The solution? We scale the answers so that Group B's 17 correct answers look like Group A's 21 correct answers. That accounts for the harder questions. Bar pass rates between Group A and Group B should look the same.

In short, then, it's irrelevant if Group B's test is harder. We'll adjust the results because we have a mechanism designed to account for variances in the difficulty of the test. Group B's pass rate will match Group A's pass rate because the equators establish that they are of similar ability.

When someone criticizes the MBE as being "harder," in order for that statement to have any relevance, that person must mean that it is "harder" in a way that caused lower scores; that is not the case in typical equating and scaling, as demonstrated in this example.

Let's instead look at a new group, Group C.

On the unique questions, Group C did worse than Group A (16 right as opposed to 21 right), much like Group B (17 to 21). But on the equators, the measure for comparing performance across tests, Group C also performed worse, 13 right instead of Group A's 15.

We can feel fairly confident, then, that Group C is of lesser ability than Group A. Their performance on the equators shows as much.

That also suggests that when Group C performed worse on unique questions than Group A, it was not because the questions were harder; it was because they were of lesser ability.

This is from pages 46-47 of the report:

Consider two groups of similarly-situated test-takers, Group A and Group B. They each achieve the same score, 15 correct, on a set of the “equator” questions.

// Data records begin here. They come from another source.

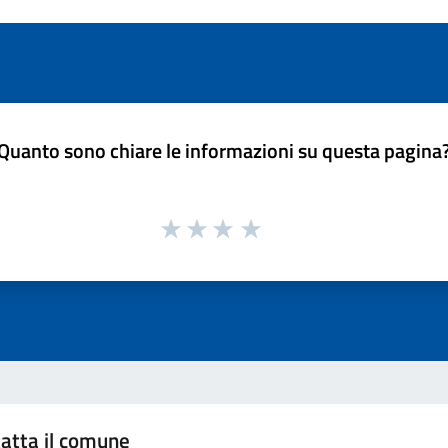
Quanto sono chiare le informazioni su questa pagina
atta il comune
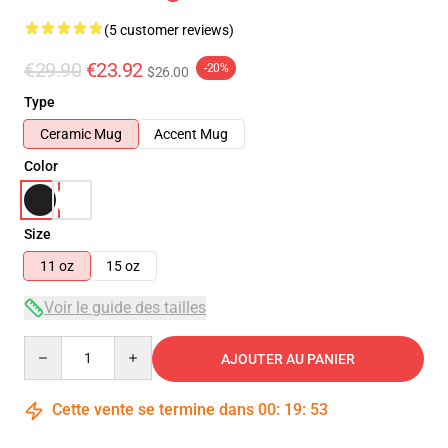
(5 customer reviews)
€29.90
€23.92
-20%
$26.00
Type
Ceramic Mug
Accent Mug
Color
Size
11 oz
15 oz
Voir le guide des tailles
Quantity
AJOUTER AU PANIER
Cette vente se termine dans
00
:
19
:
52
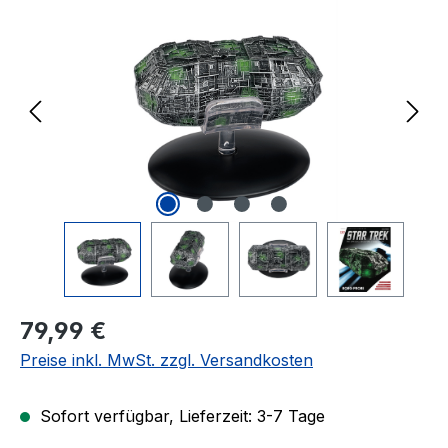
Regulärer Preis:
79,99 €
Preise inkl. MwSt. zzgl. Versandkosten
Sofort verfügbar, Lieferzeit: 3-7 Tage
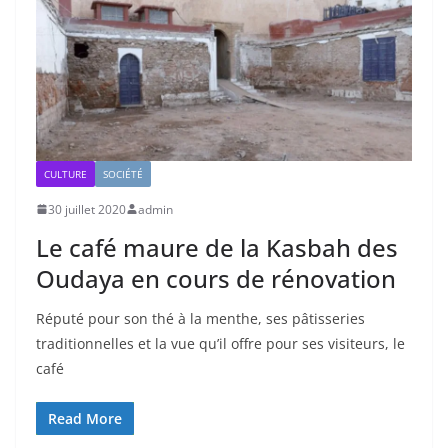
CULTURE
SOCIÉTÉ
30 juillet 2020
admin
Le café maure de la Kasbah des
Oudaya en cours de rénovation
Réputé pour son thé à la menthe, ses pâtisseries
traditionnelles et la vue qu’il offre pour ses visiteurs, le
café
Read More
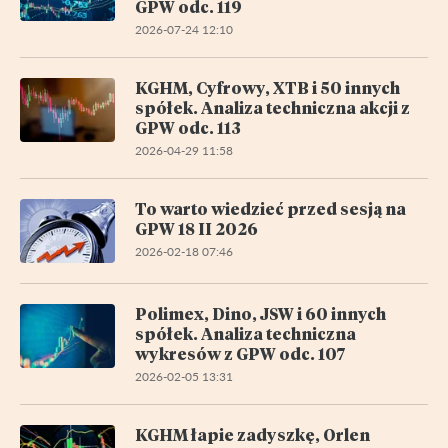
GPW odc. 119
2026-07-24 12:10
KGHM, Cyfrowy, XTB i 50 innych
spółek. Analiza techniczna akcji z
GPW odc. 113
2026-04-29 11:58
To warto wiedzieć przed sesją na
GPW 18 II 2026
2026-02-18 07:46
Polimex, Dino, JSW i 60 innych
spółek. Analiza techniczna
wykresów z GPW odc. 107
2026-02-05 13:31
KGHM łapie zadyszkę, Orlen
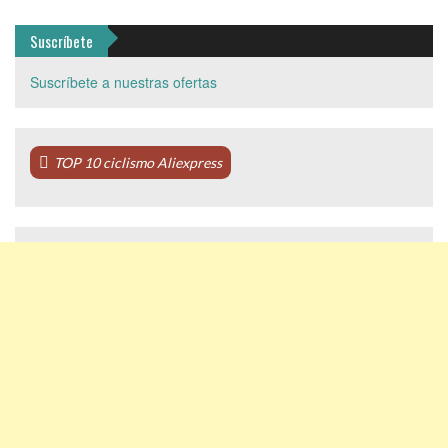
Suscríbete
Suscríbete a nuestras ofertas
TOP 10 ciclismo Aliexpress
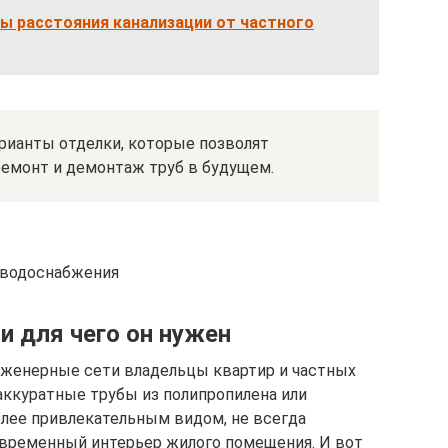
ы расстояния канализации от частного
рианты отделки, которые позволят
емонт и демонтаж труб в будущем.
 водоснабжения
и для чего он нужен
нженерные сети владельцы квартир и частных
аккуратные трубы из полипропилена или
более привлекательным видом, не всегда
овременный интерьер жилого помещения. И вот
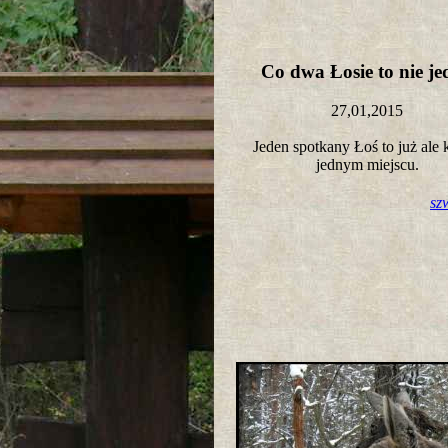
Co dwa Łosie to nie j
27,01,2015
Jeden spotkany Łoś to już ale 
jednym miejscu.
sz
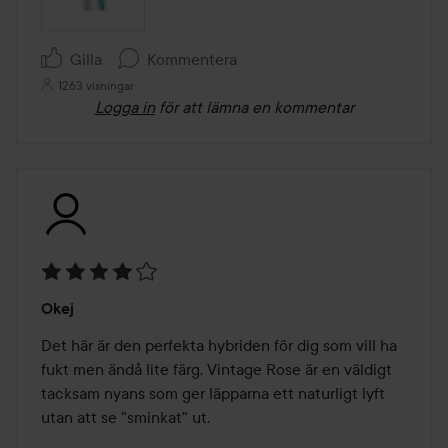
Gilla
Kommentera
1263 visningar
Logga in
för att lämna en kommentar
Betyg:
Okej
4
av
Det här är den perfekta hybriden för dig som vill ha 
5
fukt men ändå lite färg. Vintage Rose är en väldigt 
tacksam nyans som ger läpparna ett naturligt lyft 
utan att se "sminkat" ut.
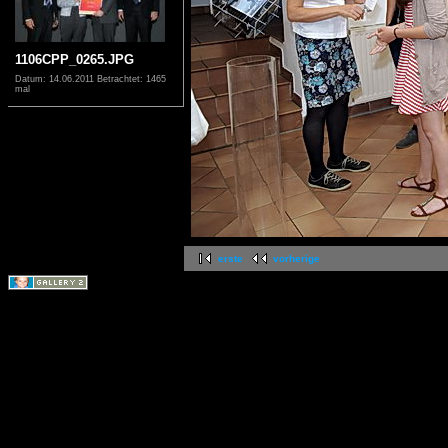
1106CPP_0265.JPG
Datum: 14.06.2011
Betrachtet: 1465
mal
erste
vorherige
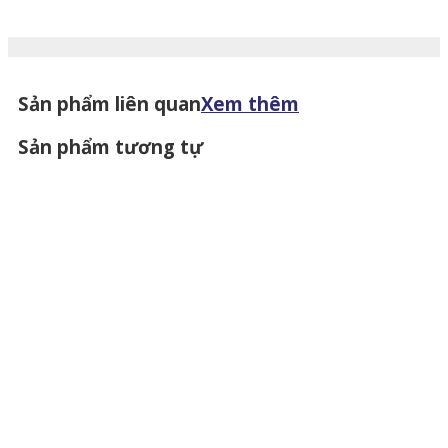
Sản phẩm liên quan
Xem thêm
Sản phẩm tương tự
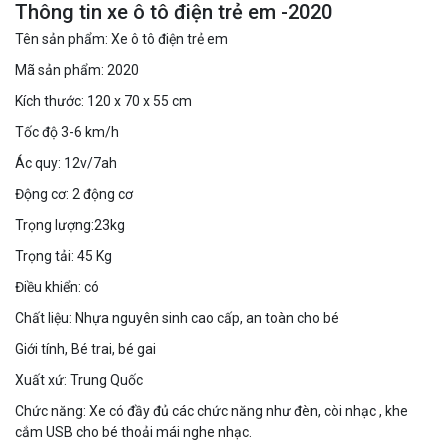
Thông tin xe ô tô điện trẻ em -2020
Tên sản phẩm: Xe ô tô điện trẻ em
Mã sản phẩm: 2020
Kích thước: 120 x 70 x 55 cm
Tốc độ 3-6 km/h
Ác quy: 12v/7ah
Động cơ: 2 động cơ
Trọng lượng:23kg
Trọng tải: 45 Kg
Điều khiển: có
Chất liệu: Nhựa nguyên sinh cao cấp, an toàn cho bé
Giới tính, Bé trai, bé gai
Xuất xứ: Trung Quốc
Chức năng: Xe có đầy đủ các chức năng như đèn, còi nhạc , khe
cắm USB cho bé thoải mái nghe nhạc.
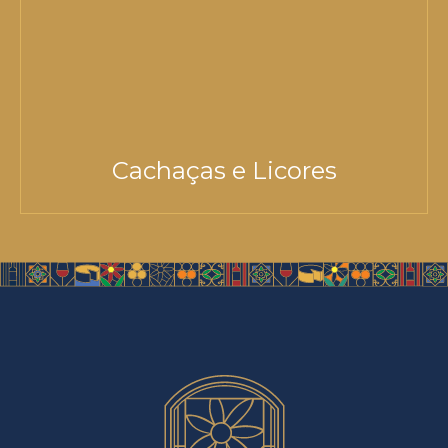
Cachaças e Licores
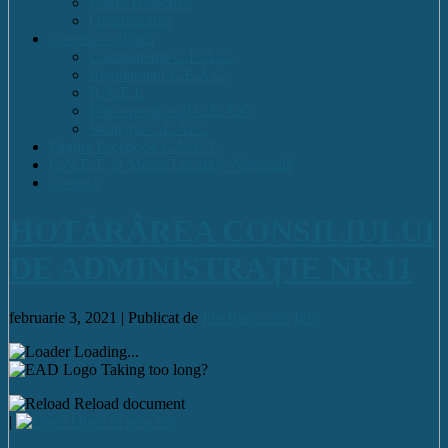
Cadre Didactice
Organigrama
Comisia Calitatii
Componența C.E.A.C.
Regulament C.E.A.C.
R.A.E.I.
Plan operational C.E.A.C.
Strategia C.E.A.C.
Pagina Facebook C.N.E.T.
C.N.E.T. în Media Locală și Națională
Contact
HOTĂRÂREA CONSILIULUI
DE ADMINISTRAȚIE NR.11
februarie 3, 2021 |
Publicat de
Ion Banciulea
Info
Loading...
Taking too long?
Reload document
|
Open in new tab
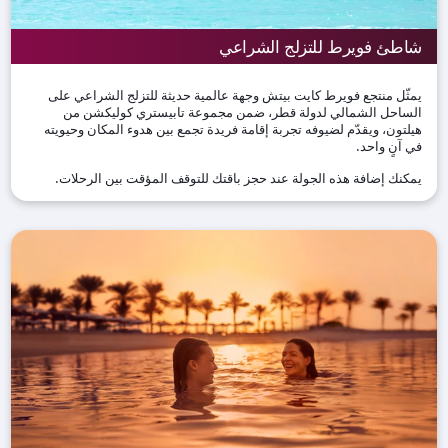
شاطئ فويرط للتزلج الشراعي
يمثّل منتجع فويرط كايت بيتش وجهة عالمية حديثة للتزلج الشراعي على
الساحل الشمالي لدولة قطر، ضمن مجموعة تابيستري كوليكشن من
هيلتون، ويقدّم لضيوفه تجربة إقامة فريدة تجمع بين هدوء المكان وحيويته
في آنٍ واحد.
يمكنك إضافة هذه الجولة عند حجز باقتك للتوقف المؤقت بين الرحلات.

But Group A scores 21 correct on the unique questions, while Group B scores just 17 of these questions right. Based on Groups A and B’s same score on the equator questions, we can feel fairly certain that Groups A and B are of similar ability. We can also feel fairly certain that Group B had a harder test than Group A. This is because we would expect Group B’s scores to look like Group A’s scores because they are of a similar capability. Because Group B performed worse on unique questions, it looks like they received a harder group of questions. Now we scale the answers so that Group B’s 17 correct answers look like Group A’s 21 correct answers, thus accounting for the harder questions. Bar pass rates between Group A and Group B should then look the same. In short, it is irrelevant if Group B’s test is harder because the results will be adjusted to account for variances in test difficulty. Group B’s pass rate will match Group A’s pass rate because the equators establish that they are of similar ability.

Now consider Group C. In the unique questions, Group C did worse than Group A (16 right as opposed to 21 right), much like Group B (17 to 21). But on the equators, the measure for comparing performance across tests, Group C also performed worse, 13 right instead of Group A’s 15. We can feel fairly certain, then, that Group C is of lesser ability than Group A. Their performance on the equators shows as much. That also suggests that when Group C performed worse on unique questions than Group A, it was not because the questions were harder; it was because they were of lesser ability.

I don’t have particular comments on the rest of the report. I just highlight that my work was copied but never cited. I’m glad someone found it a little helpful. I’d be more glad if there was attribution.